The image I posted in November 2015 seems to have disappeared. No matter, here is another, posted on FB today: (I image-searched for a non-FB web address, so hopefully this one won't disappear quite as quickly.) It raises all kinds of possibilities. The above approach was used on a lot of factory speed record attempts in the era after WWII. I think also of the Peugeot 404 diesel record car of 1965: The practicality of the single-seat arrangement is, of course, an issue in a street-driven car. But what about a '50s American convertible with tandem seating on one side only, an integrated rigid tonneau cover like the ones in these pics, all kinds of aerodynamic detail tweaks, and something like a Messerschmitt microcar canopy?

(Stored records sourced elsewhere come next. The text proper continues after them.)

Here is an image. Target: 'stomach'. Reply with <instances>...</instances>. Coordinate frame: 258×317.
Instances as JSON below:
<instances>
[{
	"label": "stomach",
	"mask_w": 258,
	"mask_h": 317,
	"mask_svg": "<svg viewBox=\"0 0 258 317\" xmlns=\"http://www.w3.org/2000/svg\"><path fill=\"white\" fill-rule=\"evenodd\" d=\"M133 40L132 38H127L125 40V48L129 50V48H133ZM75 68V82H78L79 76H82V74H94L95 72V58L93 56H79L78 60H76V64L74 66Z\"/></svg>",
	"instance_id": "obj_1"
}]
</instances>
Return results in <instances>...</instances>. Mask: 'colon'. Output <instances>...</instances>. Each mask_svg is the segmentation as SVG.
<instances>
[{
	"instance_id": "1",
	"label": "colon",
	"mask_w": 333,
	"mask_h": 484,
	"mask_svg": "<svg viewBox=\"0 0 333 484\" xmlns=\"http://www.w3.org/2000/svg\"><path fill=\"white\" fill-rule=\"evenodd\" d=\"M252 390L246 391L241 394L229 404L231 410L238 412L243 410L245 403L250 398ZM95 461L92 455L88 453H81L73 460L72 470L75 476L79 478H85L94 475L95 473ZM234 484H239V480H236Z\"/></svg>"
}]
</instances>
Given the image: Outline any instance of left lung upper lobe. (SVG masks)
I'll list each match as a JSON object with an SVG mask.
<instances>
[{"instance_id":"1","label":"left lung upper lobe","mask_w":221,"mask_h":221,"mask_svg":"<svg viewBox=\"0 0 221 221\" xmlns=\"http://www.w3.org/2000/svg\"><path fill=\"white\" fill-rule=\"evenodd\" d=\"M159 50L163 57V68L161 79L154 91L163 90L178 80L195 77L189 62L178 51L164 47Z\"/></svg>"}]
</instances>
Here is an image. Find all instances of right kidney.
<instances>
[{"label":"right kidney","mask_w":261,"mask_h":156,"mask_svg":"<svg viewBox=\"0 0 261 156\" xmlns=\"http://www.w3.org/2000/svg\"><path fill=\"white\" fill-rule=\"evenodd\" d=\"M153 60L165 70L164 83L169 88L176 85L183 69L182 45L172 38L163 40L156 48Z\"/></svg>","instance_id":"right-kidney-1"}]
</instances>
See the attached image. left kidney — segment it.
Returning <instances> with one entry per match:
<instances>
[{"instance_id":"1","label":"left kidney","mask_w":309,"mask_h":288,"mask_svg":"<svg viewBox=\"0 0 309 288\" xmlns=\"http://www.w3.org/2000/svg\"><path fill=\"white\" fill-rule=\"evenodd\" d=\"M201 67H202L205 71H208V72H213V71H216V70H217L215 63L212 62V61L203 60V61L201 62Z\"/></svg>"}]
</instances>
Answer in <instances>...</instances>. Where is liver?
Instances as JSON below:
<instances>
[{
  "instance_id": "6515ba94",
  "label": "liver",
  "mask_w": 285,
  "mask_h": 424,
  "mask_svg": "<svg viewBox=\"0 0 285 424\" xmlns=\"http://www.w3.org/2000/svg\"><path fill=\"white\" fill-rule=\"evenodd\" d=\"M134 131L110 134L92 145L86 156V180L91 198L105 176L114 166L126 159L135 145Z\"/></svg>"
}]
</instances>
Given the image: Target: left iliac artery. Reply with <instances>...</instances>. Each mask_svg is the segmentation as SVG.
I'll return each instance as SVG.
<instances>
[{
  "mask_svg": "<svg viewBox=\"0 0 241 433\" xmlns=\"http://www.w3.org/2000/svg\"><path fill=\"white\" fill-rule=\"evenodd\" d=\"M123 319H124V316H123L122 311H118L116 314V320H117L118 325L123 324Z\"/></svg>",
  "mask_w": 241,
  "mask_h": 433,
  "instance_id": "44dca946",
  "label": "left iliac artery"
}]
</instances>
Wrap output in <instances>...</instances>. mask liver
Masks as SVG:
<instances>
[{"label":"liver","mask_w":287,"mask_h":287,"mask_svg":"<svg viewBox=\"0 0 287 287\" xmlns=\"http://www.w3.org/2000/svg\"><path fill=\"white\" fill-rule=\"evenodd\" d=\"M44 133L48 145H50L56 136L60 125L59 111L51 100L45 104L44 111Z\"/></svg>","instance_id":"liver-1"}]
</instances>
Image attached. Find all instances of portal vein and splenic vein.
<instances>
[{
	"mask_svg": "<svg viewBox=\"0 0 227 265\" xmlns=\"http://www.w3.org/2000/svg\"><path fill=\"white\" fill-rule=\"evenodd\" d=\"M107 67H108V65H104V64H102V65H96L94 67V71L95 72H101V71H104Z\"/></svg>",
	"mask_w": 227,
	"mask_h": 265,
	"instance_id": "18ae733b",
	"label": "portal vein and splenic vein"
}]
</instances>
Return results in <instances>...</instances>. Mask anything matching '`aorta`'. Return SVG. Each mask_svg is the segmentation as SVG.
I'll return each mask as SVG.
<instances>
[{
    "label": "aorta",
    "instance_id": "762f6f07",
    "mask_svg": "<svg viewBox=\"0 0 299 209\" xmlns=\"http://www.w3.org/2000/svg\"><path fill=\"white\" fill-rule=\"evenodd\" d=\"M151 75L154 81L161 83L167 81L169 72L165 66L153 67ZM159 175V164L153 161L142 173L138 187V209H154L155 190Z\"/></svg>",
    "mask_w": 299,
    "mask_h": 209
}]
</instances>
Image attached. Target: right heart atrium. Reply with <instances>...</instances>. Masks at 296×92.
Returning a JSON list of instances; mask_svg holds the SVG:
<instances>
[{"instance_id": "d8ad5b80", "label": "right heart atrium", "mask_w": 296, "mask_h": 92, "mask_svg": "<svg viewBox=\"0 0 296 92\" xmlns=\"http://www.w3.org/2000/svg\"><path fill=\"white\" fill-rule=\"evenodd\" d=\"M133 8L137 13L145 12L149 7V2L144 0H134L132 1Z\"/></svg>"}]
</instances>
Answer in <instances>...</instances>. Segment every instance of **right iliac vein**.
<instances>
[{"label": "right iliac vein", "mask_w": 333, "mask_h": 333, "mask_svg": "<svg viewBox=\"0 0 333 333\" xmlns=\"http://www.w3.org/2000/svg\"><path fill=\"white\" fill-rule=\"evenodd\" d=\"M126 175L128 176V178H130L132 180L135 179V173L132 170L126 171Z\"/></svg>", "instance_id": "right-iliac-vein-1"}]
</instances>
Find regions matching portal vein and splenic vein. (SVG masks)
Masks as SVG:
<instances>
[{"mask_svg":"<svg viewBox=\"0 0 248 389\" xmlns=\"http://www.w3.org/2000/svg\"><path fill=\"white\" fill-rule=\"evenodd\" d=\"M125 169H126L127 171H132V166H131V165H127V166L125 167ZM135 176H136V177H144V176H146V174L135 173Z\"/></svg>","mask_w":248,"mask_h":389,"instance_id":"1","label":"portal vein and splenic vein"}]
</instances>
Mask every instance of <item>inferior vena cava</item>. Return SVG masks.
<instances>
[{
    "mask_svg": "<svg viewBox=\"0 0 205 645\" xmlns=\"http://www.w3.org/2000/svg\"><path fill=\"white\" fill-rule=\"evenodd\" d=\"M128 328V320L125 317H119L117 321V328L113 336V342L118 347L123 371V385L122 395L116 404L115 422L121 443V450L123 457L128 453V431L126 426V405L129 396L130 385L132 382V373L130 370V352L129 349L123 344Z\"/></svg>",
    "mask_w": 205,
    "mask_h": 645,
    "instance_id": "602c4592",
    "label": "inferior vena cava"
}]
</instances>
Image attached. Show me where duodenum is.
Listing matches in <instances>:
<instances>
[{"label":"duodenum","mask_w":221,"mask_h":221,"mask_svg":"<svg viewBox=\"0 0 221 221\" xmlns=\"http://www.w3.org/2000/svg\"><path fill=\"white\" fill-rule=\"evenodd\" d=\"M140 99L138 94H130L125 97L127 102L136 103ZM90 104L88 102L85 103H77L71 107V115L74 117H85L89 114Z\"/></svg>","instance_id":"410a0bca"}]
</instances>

Interesting coachwork on a 6-cylinder Alfa-Romeo, done in either 1930 or 1932 by one Joachim Kusters in Brazil: https://blog.hemmings.com/?s=argentina+hearse http://www.allcarindex.com/main-index/car-make-details/Brazil-Kusters/
Grandaddy of them all, the Golden Submarine built by Harry Miller for Barney Oldfield in 1917. No glass in the windows just black wire mesh. Oldfield said he could smoke a cigar inside at 100 MPH.
This was a fun thread to look through. Now I want to make a streamlined car. I'll add it to my long list of project ideas.